Later on, I've attempted to insert myself into my children's lives via requesting the court to make her comply with at least supervised visitation as I have been sober for over there years and don't struggle that way anymore. But that's not why this was done, there's not much left for me. My request for visitation was denied, based on a letter from a therapist regarding my obviously alienated children. Though that wasn't the point of the letter, it was too say I have physically, mentally, physiologically abused my children. I questioned the authenticity of the letter it was so shocking. Out of a therapist scope of practice they went as far as saying my eldest who has always hadah speech impediment and has tubes in her ears with documented hearing problems actually only had a speech impediment from my supposed abuse. Yeah. The judge didn't question any of this includ scolded me. Also, the declaration from evil guardian had the nerve the equate me to a child rapist. Saying that she saw no point in me being allowed to have any role in my kids lives, that they wouldn't force a rape victim to see thier rapist so I shouldn't be allowed to see my kids. I'm blown away by the judge ignorance and over looking so much wrong doing. I don't think I can take much more of this mental tortured. My soul has already been crushed long ago. To survive as more than the walking dead, I may have to move on....
I hope you will choose to turn your hope toward your own future. You have some control of your future. You may not have total control, but some choices are probably available to you.
In my own experience, I chose to find ways to be hopeful and act to create a good future. This was more difficult than anything I had ever done, but I did it because I didn't want to be another victim of the alienator.
I hope you will find a way to free yourself and move in a direction that opens into a life that brings you happiness.
You know you have done your best. Now, work on being the best person you can be despite everything that has happened to you and your child. I wish you peace and grace.
Scary thing about letting go is not knowing if you'll ever get to reconnect and find what was lost. I just hope that if I do this that I will live long enough to see this day with my daughter.
Letting go doesn't mean forgetting or no longer caring about what happens with or to your alienated child. You're letting go of a battle, you've not letting go of love. Wishing you peace, guidance, and clarity of mind and heart and soul.
As we are now nearing the end of 2019, please remember it can't be useful to beat yourself up for the negative energies and actions of others. My prayer is you will be restored to wholeness, that your happy memories will be a continuing source of joy for you and that your bad memories will be a reminder of how much you have survived while maintaining the will to hold strong..and that you will be vindicated and reunited with your child.
Children are incredibly impressionable. This includes highly intelligent or strong willed children. Even when they don't say it, children know they must depend upon adults to provide for them and to take care of them. Children know they are not self sufficient. Children want love and acceptance from the authority figues in their lives. When parents are in conflict, children cannot always distinguish the differences between what adults refer to as "right" or "wrong."
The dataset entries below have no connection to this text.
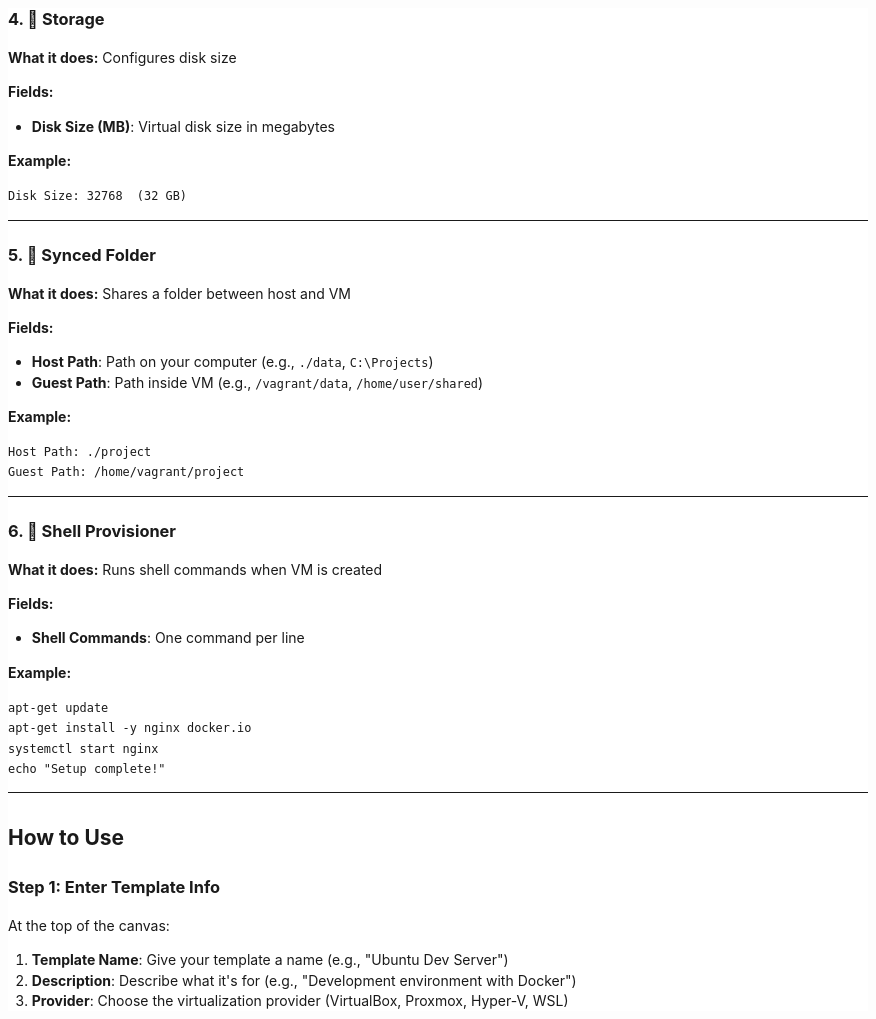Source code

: 
### 4. 💾 Storage
**What it does:** Configures disk size

**Fields:**
- **Disk Size (MB)**: Virtual disk size in megabytes

**Example:**
```
Disk Size: 32768  (32 GB)
```

---

### 5. 📁 Synced Folder
**What it does:** Shares a folder between host and VM

**Fields:**
- **Host Path**: Path on your computer (e.g., `./data`, `C:\Projects`)
- **Guest Path**: Path inside VM (e.g., `/vagrant/data`, `/home/user/shared`)

**Example:**
```
Host Path: ./project
Guest Path: /home/vagrant/project
```

---

### 6. 🔧 Shell Provisioner
**What it does:** Runs shell commands when VM is created

**Fields:**
- **Shell Commands**: One command per line

**Example:**
```
apt-get update
apt-get install -y nginx docker.io
systemctl start nginx
echo "Setup complete!"
```

---

## How to Use

### Step 1: Enter Template Info

At the top of the canvas:

1. **Template Name**: Give your template a name (e.g., "Ubuntu Dev Server")
2. **Description**: Describe what it's for (e.g., "Development environment with Docker")
3. **Provider**: Choose the virtualization provider (VirtualBox, Proxmox, Hyper-V, WSL)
For these reasons, trust your instincts (and wise counsel) about how long to fight and how much of your life to give to the struggle. Even wise counsel should be very carefully considered because only you know yourself well enough to understand how much stress, pressure, or conflict you can accept and live with on a daily, weekly, monthly, or year to year basis.
I advise against making decisions based on the fear of unfair judgments or criticisms from others--friends, neighbors, co-workers, extended family, etc. Those who love you and care for you will seek to understand you and will offer support, not judgment. Some people are committed to mis-understanding everything you do. Those people were never on your side.
Make decisions that are honest. Those are the decisions you can live with and those are the decisions that will guide you beyond the pain.